Foster City achieved several housing milestones in 2022 through its work creating affordable housing in the Pilgrim Triton neighborhood and providing rental assistance to tenants at Foster’s Landing, according to its General Plan and Housing Element Annual Progress Report.
The report highlights Foster City’s progress on its General Plan and Housing Element from 2015 through 2023, two key documents providing a roadmap for how the city will make future land use, housing and infrastructure decisions.
The report found that in 2022, Foster City created 22 apartment units in the Pilgrim Triton neighborhood for low-income and city workers at 501 Pilgrim Drive. The city-owned site has 12 of the 22 units occupied, with more people expected to live in the unoccupied units. In 2022, the city continued to provide rental subsidies to 10 tenants at Foster’s Landing to ensure the prices remained affordable and they would not be forced to move by the property developer. The units had previously been affordable housing, but the below-market rate period expired, causing a sharp increase in rent costs. Around nine tenants are still at the site, thanks to the subsidies, with the city planning to continue the program in 2023 while tenants look for other housing. The city applied and received a county grant of around $643,000 to assist with displacement help. The city is also providing community outreach on affordable housing.
The progress report must be forwarded to the state by April 1 each year. The state said Foster City is one of 38 cities that have met their Regional Housing Needs Allocation numbers in the latest reporting period, according to city staff.
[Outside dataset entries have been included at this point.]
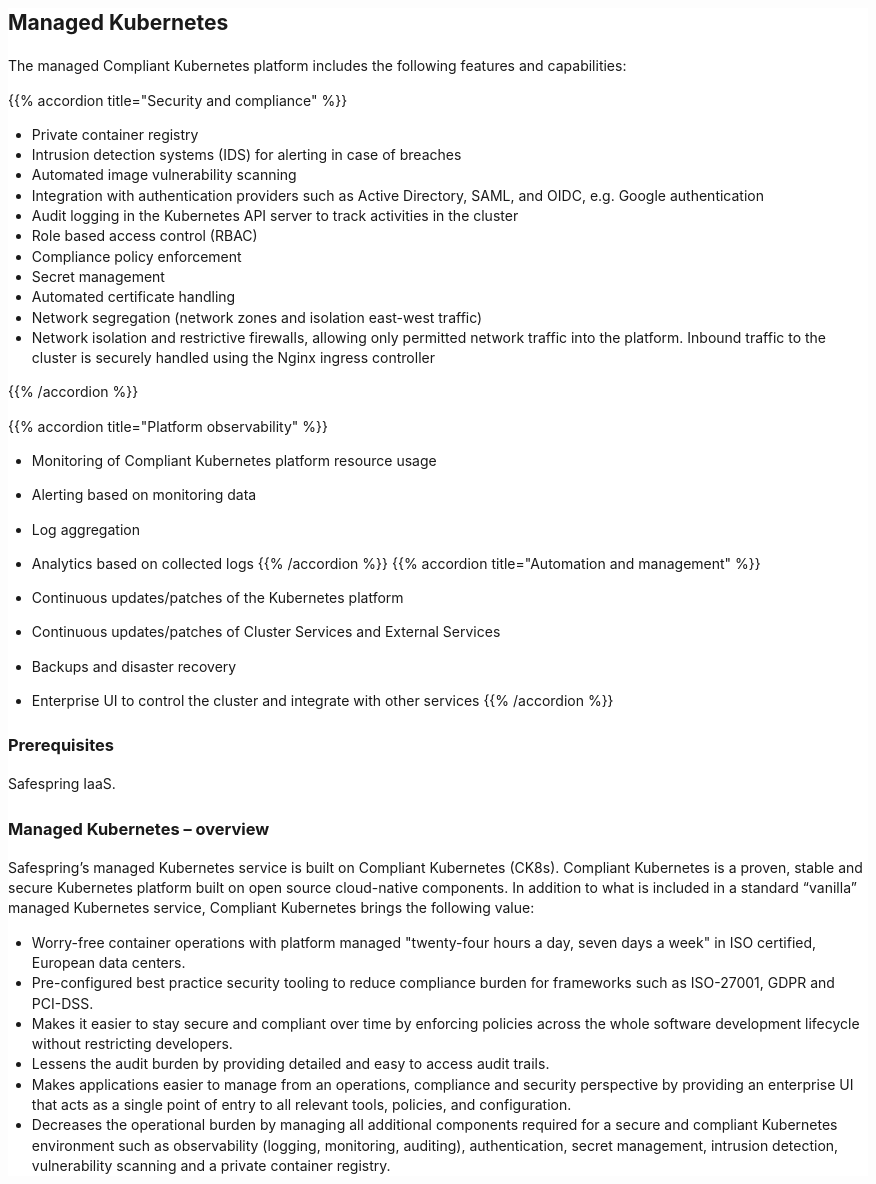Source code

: 
## Managed Kubernetes
The managed Compliant Kubernetes platform includes the following features and capabilities:

{{% accordion title="Security and compliance" %}}

- Private container registry
- Intrusion detection systems (IDS) for alerting in case of breaches
- Automated image vulnerability scanning
- Integration with authentication providers such as Active Directory, SAML, and OIDC, e.g. Google authentication
- Audit logging in the Kubernetes API server to track activities in the cluster
- Role based access control (RBAC)
- Compliance policy enforcement
- Secret management
- Automated certificate handling
- Network segregation (network zones and isolation east-west traffic)
- Network isolation and restrictive firewalls, allowing only permitted network traffic into the platform. Inbound traffic to the cluster is securely handled using the Nginx ingress controller

{{% /accordion %}}

{{% accordion title="Platform observability" %}}

- Monitoring of Compliant Kubernetes platform resource usage
- Alerting based on monitoring data
- Log aggregation
- Analytics based on collected logs
{{% /accordion %}}
{{% accordion title="Automation and management" %}}

- Continuous updates/patches of the Kubernetes platform
- Continuous updates/patches of Cluster Services and External Services
- Backups and disaster recovery
- Enterprise UI to control the cluster and integrate with other services
{{% /accordion %}}

### Prerequisites
Safespring IaaS.

### Managed Kubernetes – overview
Safespring’s managed Kubernetes service is built on Compliant Kubernetes (CK8s). Compliant Kubernetes is a proven, stable and secure Kubernetes platform built on open source cloud-native components. In addition to what is included in a standard “vanilla” managed Kubernetes service, Compliant Kubernetes brings the following value:

- Worry-free container operations with platform managed "twenty-four hours a day, seven days a week" in ISO certified, European data centers.
- Pre-configured best practice security tooling to reduce compliance burden for frameworks such as ISO-27001, GDPR and PCI-DSS.
- Makes it easier to stay secure and compliant over time by enforcing policies across the whole software development lifecycle without restricting developers.
- Lessens the audit burden by providing detailed and easy to access audit trails.
- Makes applications easier to manage from an operations, compliance and security perspective by providing an enterprise UI that acts as a single point of entry to all relevant tools, policies, and configuration.
- Decreases the operational burden by managing all additional components required for a secure and compliant Kubernetes environment such as observability (logging, monitoring, auditing), authentication, secret management, intrusion detection, vulnerability scanning and a private container registry.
The City Council accepted the report at its March 20 meeting. The Planning Commission reviewed and accepted the report at its Feb. 16 meeting, with some calling the current council to do more to add housing through political support and education, given the growing need and stricter state requirements. Foster City faces an affordable housing crisis, with city staff previously providing statistics showing housing for about a third of existing Foster City households is not affordable, and 34% of all households pay 30% or more of their income on housing. Rents have increased by around 33% in the past decade, and a family needs to earn about $300,000 to buy a home.